*STUDY MATERIAL*.
▬▬▬▬▬▬▬▬▬▬

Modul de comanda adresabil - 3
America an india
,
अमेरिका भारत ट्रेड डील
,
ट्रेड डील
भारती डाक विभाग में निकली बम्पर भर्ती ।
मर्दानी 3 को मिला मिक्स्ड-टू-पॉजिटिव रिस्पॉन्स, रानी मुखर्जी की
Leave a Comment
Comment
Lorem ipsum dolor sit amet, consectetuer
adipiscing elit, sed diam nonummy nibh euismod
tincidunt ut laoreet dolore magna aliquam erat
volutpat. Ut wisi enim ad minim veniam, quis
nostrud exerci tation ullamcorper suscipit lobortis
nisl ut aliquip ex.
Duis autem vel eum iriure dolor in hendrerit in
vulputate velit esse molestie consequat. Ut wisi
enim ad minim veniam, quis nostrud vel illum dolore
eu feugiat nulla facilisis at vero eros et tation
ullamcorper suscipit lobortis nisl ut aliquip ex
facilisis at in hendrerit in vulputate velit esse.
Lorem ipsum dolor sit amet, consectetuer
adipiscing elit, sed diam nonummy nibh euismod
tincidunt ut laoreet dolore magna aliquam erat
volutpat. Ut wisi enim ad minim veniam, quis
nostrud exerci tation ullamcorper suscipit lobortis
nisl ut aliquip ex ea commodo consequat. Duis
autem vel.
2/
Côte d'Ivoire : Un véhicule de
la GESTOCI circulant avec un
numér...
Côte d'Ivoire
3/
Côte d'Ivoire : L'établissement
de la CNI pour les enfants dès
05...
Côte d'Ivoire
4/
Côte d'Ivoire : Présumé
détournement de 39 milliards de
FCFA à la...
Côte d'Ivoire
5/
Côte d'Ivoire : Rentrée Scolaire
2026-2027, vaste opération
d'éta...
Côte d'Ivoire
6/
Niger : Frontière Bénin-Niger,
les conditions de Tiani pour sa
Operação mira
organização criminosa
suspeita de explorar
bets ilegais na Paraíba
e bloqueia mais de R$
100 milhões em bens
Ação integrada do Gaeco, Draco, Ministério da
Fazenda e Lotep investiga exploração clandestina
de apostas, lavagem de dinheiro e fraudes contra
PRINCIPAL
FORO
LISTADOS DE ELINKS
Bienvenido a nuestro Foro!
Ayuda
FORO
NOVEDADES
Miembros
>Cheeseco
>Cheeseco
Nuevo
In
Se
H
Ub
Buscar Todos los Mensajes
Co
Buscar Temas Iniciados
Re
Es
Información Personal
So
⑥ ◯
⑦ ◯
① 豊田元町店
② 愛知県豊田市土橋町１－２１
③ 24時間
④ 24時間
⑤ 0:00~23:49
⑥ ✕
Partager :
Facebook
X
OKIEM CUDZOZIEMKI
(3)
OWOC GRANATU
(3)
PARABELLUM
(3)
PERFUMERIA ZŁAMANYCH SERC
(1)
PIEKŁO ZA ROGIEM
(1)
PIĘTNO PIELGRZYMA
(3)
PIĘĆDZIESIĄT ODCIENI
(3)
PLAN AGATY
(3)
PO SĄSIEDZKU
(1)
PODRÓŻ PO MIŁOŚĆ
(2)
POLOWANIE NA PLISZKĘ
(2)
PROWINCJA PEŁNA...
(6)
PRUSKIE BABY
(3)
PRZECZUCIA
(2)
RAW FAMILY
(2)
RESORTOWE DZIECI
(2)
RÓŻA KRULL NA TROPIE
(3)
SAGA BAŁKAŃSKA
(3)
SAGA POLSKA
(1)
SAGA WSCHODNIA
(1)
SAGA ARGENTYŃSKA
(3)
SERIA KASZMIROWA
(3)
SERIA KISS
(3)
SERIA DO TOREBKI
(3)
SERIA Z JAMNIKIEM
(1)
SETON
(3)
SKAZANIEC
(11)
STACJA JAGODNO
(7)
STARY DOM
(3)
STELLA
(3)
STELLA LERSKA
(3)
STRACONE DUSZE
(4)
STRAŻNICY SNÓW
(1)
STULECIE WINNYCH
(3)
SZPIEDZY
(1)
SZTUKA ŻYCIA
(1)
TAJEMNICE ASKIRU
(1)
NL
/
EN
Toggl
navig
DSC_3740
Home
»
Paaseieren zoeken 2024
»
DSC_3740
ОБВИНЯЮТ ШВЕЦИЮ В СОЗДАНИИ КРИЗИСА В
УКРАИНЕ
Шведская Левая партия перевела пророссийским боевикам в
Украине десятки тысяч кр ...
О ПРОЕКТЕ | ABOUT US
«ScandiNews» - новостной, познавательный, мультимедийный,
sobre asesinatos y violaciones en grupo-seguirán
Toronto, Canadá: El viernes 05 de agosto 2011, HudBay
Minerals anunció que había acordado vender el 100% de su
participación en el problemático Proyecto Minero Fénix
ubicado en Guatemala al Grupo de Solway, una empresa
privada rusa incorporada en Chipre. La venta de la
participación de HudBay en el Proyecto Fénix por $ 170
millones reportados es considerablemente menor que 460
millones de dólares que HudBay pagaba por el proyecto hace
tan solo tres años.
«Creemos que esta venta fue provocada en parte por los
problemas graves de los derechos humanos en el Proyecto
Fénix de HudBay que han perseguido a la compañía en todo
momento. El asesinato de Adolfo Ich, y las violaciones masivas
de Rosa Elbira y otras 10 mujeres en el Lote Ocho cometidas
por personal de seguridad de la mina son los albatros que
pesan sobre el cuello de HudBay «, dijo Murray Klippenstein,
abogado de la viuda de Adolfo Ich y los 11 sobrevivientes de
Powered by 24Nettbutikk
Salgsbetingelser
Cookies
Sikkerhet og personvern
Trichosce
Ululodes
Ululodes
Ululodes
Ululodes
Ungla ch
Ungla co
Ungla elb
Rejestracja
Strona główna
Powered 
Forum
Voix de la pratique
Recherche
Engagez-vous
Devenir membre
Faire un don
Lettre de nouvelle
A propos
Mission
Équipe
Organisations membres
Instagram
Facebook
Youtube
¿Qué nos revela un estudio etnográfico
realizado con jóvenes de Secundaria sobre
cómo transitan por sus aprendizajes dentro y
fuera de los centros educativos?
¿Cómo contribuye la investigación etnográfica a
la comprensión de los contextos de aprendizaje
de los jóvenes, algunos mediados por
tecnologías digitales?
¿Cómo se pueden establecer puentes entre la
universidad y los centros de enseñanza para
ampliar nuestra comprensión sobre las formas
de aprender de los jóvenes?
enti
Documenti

▬▬▬▬▬▬▬▬▬▬

*WHAT THE TASK ASKS*. The response must restate every entry word for word.

*RESULT FOR THIS EXERCISE*.
Modul de comanda adresabil - 3
America an india
,
अमेरिका भारत ट्रेड डील
,
ट्रेड डील
भारती डाक विभाग में निकली बम्पर भर्ती ।
मर्दानी 3 को मिला मिक्स्ड-टू-पॉजिटिव रिस्पॉन्स, रानी मुखर्जी की
Leave a Comment
Comment
Lorem ipsum dolor sit amet, consectetuer
adipiscing elit, sed diam nonummy nibh euismod
tincidunt ut laoreet dolore magna aliquam erat
volutpat. Ut wisi enim ad minim veniam, quis
nostrud exerci tation ullamcorper suscipit lobortis
nisl ut aliquip ex.
Duis autem vel eum iriure dolor in hendrerit in
vulputate velit esse molestie consequat. Ut wisi
enim ad minim veniam, quis nostrud vel illum dolore
eu feugiat nulla facilisis at vero eros et tation
ullamcorper suscipit lobortis nisl ut aliquip ex
facilisis at in hendrerit in vulputate velit esse.
Lorem ipsum dolor sit amet, consectetuer
adipiscing elit, sed diam nonummy nibh euismod
tincidunt ut laoreet dolore magna aliquam erat
volutpat. Ut wisi enim ad minim veniam, quis
nostrud exerci tation ullamcorper suscipit lobortis
nisl ut aliquip ex ea commodo consequat. Duis
autem vel.
2/
Côte d'Ivoire : Un véhicule de
la GESTOCI circulant avec un
numér...
Côte d'Ivoire
3/
Côte d'Ivoire : L'établissement
de la CNI pour les enfants dès
05...
Côte d'Ivoire
4/
Côte d'Ivoire : Présumé
détournement de 39 milliards de
FCFA à la...
Côte d'Ivoire
5/
Côte d'Ivoire : Rentrée Scolaire
2026-2027, vaste opération
d'éta...
Côte d'Ivoire
6/
Niger : Frontière Bénin-Niger,
les conditions de Tiani pour sa
Operação mira
organização criminosa
suspeita de explorar
bets ilegais na Paraíba
e bloqueia mais de R$
100 milhões em bens
Ação integrada do Gaeco, Draco, Ministério da
Fazenda e Lotep investiga exploração clandestina
de apostas, lavagem de dinheiro e fraudes contra
PRINCIPAL
FORO
LISTADOS DE ELINKS
Bienvenido a nuestro Foro!
Ayuda
FORO
NOVEDADES
Miembros
>Cheeseco
>Cheeseco
Nuevo
In
Se
H
Ub
Buscar Todos los Mensajes
Co
Buscar Temas Iniciados
Re
Es
Información Personal
So
⑥ ◯
⑦ ◯
① 豊田元町店
② 愛知県豊田市土橋町１－２１
③ 24時間
④ 24時間
⑤ 0:00~23:49
⑥ ✕
Partager :
Facebook
X
OKIEM CUDZOZIEMKI
(3)
OWOC GRANATU
(3)
PARABELLUM
(3)
PERFUMERIA ZŁAMANYCH SERC
(1)
PIEKŁO ZA ROGIEM
(1)
PIĘTNO PIELGRZYMA
(3)
PIĘĆDZIESIĄT ODCIENI
(3)
PLAN AGATY
(3)
PO SĄSIEDZKU
(1)
PODRÓŻ PO MIŁOŚĆ
(2)
POLOWANIE NA PLISZKĘ
(2)
PROWINCJA PEŁNA...
(6)
PRUSKIE BABY
(3)
PRZECZUCIA
(2)
RAW FAMILY
(2)
RESORTOWE DZIECI
(2)
RÓŻA KRULL NA TROPIE
(3)
SAGA BAŁKAŃSKA
(3)
SAGA POLSKA
(1)
SAGA WSCHODNIA
(1)
SAGA ARGENTYŃSKA
(3)
SERIA KASZMIROWA
(3)
SERIA KISS
(3)
SERIA DO TOREBKI
(3)
SERIA Z JAMNIKIEM
(1)
SETON
(3)
SKAZANIEC
(11)
STACJA JAGODNO
(7)
STARY DOM
(3)
STELLA
(3)
STELLA LERSKA
(3)
STRACONE DUSZE
(4)
STRAŻNICY SNÓW
(1)
STULECIE WINNYCH
(3)
SZPIEDZY
(1)
SZTUKA ŻYCIA
(1)
TAJEMNICE ASKIRU
(1)
NL
/
EN
Toggl
navig
DSC_3740
Home
»
Paaseieren zoeken 2024
»
DSC_3740
ОБВИНЯЮТ ШВЕЦИЮ В СОЗДАНИИ КРИЗИСА В
УКРАИНЕ
Шведская Левая партия перевела пророссийским боевикам в
Украине десятки тысяч кр ...
О ПРОЕКТЕ | ABOUT US
«ScandiNews» - новостной, познавательный, мультимедийный,
sobre asesinatos y violaciones en grupo-seguirán
Toronto, Canadá: El viernes 05 de agosto 2011, HudBay
Minerals anunció que había acordado vender el 100% de su
participación en el problemático Proyecto Minero Fénix
ubicado en Guatemala al Grupo de Solway, una empresa
privada rusa incorporada en Chipre. La venta de la
participación de HudBay en el Proyecto Fénix por $ 170
millones reportados es considerablemente menor que 460
millones de dólares que HudBay pagaba por el proyecto hace
tan solo tres años.
«Creemos que esta venta fue provocada en parte por los
problemas graves de los derechos humanos en el Proyecto
Fénix de HudBay que han perseguido a la compañía en todo
momento. El asesinato de Adolfo Ich, y las violaciones masivas
de Rosa Elbira y otras 10 mujeres en el Lote Ocho cometidas
por personal de seguridad de la mina son los albatros que
pesan sobre el cuello de HudBay «, dijo Murray Klippenstein,
abogado de la viuda de Adolfo Ich y los 11 sobrevivientes de
Powered by 24Nettbutikk
Salgsbetingelser
Cookies
Sikkerhet og personvern
Trichosce
Ululodes
Ululodes
Ululodes
Ululodes
Ungla ch
Ungla co
Ungla elb
Rejestracja
Strona główna
Powered 
Forum
Voix de la pratique
Recherche
Engagez-vous
Devenir membre
Faire un don
Lettre de nouvelle
A propos
Mission
Équipe
Organisations membres
Instagram
Facebook
Youtube
¿Qué nos revela un estudio etnográfico
realizado con jóvenes de Secundaria sobre
cómo transitan por sus aprendizajes dentro y
fuera de los centros educativos?
¿Cómo contribuye la investigación etnográfica a
la comprensión de los contextos de aprendizaje
de los jóvenes, algunos mediados por
tecnologías digitales?
¿Cómo se pueden establecer puentes entre la
universidad y los centros de enseñanza para
ampliar nuestra comprensión sobre las formas
de aprender de los jóvenes?
enti
Documenti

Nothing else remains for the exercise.